WHAT IS EXPECTED: Restate word for word the lines of the entries below, starting with the line that holds "I will kindle" and ending with the line that holds "off the judge", and no others.

■ ■ ■ ■ ■

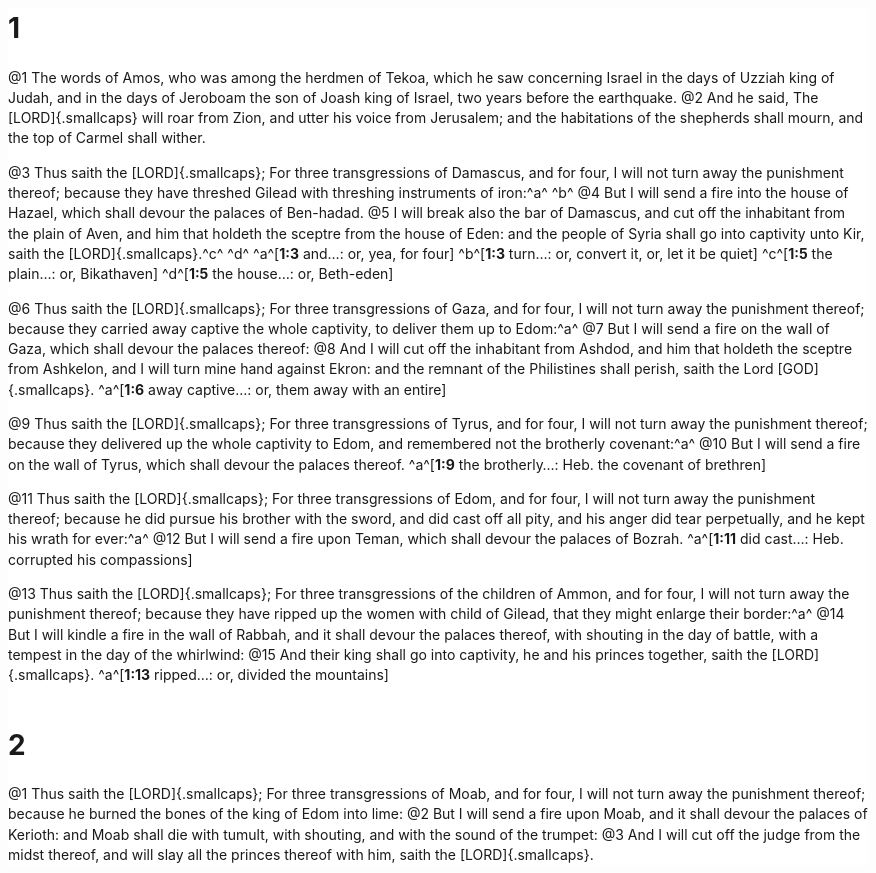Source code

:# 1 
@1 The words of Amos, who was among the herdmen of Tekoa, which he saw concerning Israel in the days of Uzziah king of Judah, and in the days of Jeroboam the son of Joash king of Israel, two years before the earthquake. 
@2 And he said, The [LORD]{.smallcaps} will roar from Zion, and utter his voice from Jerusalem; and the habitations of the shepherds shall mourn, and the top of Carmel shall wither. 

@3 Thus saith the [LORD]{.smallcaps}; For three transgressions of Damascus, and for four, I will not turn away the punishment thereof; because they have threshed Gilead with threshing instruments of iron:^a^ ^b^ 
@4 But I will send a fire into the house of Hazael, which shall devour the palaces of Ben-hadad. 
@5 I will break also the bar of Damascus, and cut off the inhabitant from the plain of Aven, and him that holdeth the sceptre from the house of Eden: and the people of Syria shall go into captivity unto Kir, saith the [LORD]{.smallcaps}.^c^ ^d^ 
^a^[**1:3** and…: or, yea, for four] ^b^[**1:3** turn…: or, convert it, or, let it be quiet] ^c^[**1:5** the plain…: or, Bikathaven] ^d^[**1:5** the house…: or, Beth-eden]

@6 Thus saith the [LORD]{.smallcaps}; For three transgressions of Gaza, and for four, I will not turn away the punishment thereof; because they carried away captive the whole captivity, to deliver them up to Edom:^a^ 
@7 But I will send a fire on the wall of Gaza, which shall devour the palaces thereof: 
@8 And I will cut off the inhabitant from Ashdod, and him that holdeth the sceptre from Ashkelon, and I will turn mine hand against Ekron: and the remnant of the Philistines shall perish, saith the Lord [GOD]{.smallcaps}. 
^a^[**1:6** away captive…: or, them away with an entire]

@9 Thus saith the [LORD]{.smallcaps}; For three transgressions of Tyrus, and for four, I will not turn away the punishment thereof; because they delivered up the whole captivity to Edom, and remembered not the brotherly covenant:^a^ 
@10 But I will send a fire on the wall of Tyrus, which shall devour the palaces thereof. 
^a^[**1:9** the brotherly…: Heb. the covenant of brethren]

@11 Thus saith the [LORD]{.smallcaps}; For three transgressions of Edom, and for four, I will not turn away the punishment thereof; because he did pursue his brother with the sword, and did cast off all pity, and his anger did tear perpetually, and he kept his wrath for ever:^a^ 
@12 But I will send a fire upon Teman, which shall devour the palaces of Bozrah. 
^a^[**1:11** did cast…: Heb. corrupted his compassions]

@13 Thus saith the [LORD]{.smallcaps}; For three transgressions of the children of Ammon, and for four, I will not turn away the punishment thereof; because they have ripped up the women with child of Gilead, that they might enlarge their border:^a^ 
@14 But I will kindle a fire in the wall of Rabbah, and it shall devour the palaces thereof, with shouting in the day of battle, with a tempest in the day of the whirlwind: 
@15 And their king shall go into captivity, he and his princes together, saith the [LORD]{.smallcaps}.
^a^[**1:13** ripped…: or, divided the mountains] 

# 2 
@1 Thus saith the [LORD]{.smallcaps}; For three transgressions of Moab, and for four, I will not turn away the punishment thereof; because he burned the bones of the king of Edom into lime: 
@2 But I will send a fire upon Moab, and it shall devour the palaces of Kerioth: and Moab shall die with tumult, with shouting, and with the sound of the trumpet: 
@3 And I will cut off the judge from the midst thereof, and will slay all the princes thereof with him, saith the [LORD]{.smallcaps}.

■ ■ ■ ■ ■

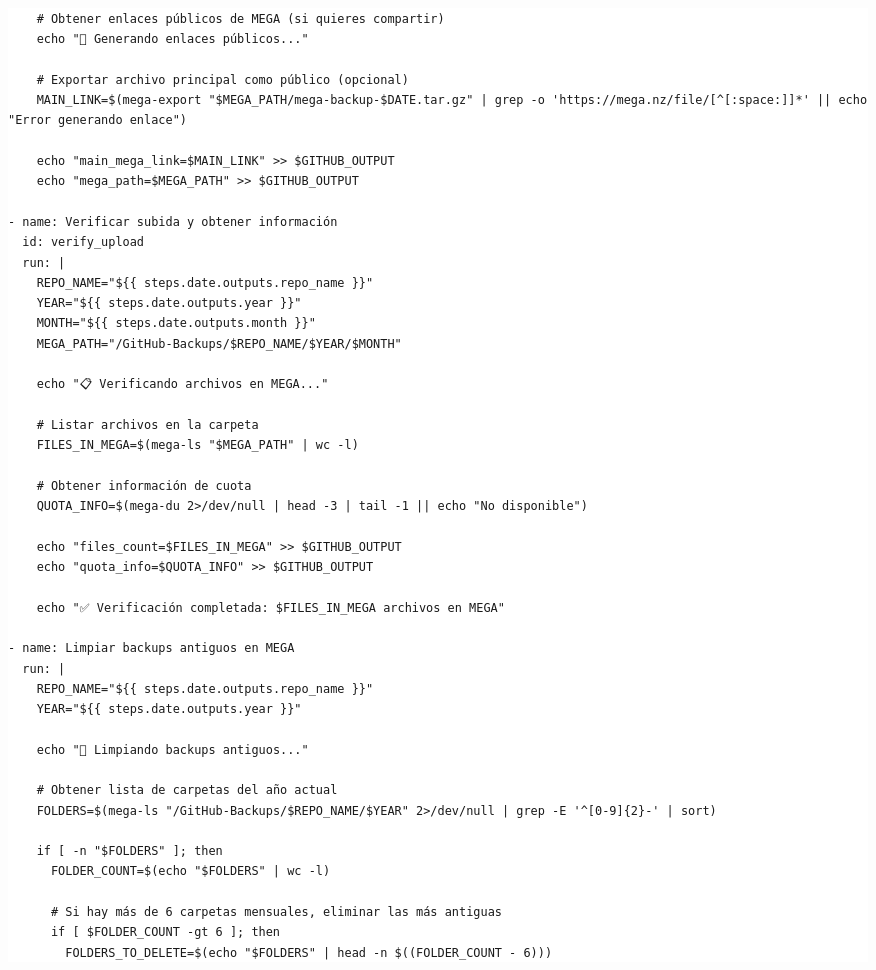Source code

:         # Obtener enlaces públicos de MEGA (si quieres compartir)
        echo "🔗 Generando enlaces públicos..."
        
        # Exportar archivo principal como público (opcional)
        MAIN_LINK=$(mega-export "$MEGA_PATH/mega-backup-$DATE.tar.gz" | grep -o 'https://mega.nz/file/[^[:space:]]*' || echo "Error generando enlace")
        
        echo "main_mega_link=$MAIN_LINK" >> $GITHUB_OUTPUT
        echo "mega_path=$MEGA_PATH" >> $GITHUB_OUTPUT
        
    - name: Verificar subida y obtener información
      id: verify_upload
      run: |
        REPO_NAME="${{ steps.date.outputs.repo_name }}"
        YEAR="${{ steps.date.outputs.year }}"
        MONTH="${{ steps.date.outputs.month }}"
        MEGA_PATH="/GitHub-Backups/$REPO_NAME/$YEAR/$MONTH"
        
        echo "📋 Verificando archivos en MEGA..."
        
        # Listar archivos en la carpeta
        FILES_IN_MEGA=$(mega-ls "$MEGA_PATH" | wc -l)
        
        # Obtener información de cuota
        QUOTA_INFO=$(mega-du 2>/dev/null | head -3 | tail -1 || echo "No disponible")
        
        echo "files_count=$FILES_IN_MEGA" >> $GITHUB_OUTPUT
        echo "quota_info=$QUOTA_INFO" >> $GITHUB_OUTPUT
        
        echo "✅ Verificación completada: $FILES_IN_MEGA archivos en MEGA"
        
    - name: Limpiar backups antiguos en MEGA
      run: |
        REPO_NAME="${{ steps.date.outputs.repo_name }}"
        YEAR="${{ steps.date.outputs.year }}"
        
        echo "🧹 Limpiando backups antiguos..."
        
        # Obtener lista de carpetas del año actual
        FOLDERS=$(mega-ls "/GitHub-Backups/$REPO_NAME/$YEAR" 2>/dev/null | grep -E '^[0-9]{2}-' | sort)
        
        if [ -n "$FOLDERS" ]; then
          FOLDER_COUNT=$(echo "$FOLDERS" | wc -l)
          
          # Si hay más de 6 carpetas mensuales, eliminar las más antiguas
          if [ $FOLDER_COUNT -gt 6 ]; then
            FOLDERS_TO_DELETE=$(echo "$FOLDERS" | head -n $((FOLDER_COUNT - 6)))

■ ■ ■ ■ ■

RESPONSE BOX:
@14 But I will kindle a fire in the wall of Rabbah, and it shall devour the palaces thereof, with shouting in the day of battle, with a tempest in the day of the whirlwind: 
@15 And their king shall go into captivity, he and his princes together, saith the [LORD]{.smallcaps}.
^a^[**1:13** ripped…: or, divided the mountains] 

# 2 
@1 Thus saith the [LORD]{.smallcaps}; For three transgressions of Moab, and for four, I will not turn away the punishment thereof; because he burned the bones of the king of Edom into lime: 
@2 But I will send a fire upon Moab, and it shall devour the palaces of Kerioth: and Moab shall die with tumult, with shouting, and with the sound of the trumpet: 
@3 And I will cut off the judge from the midst thereof, and will slay all the princes thereof with him, saith the [LORD]{.smallcaps}.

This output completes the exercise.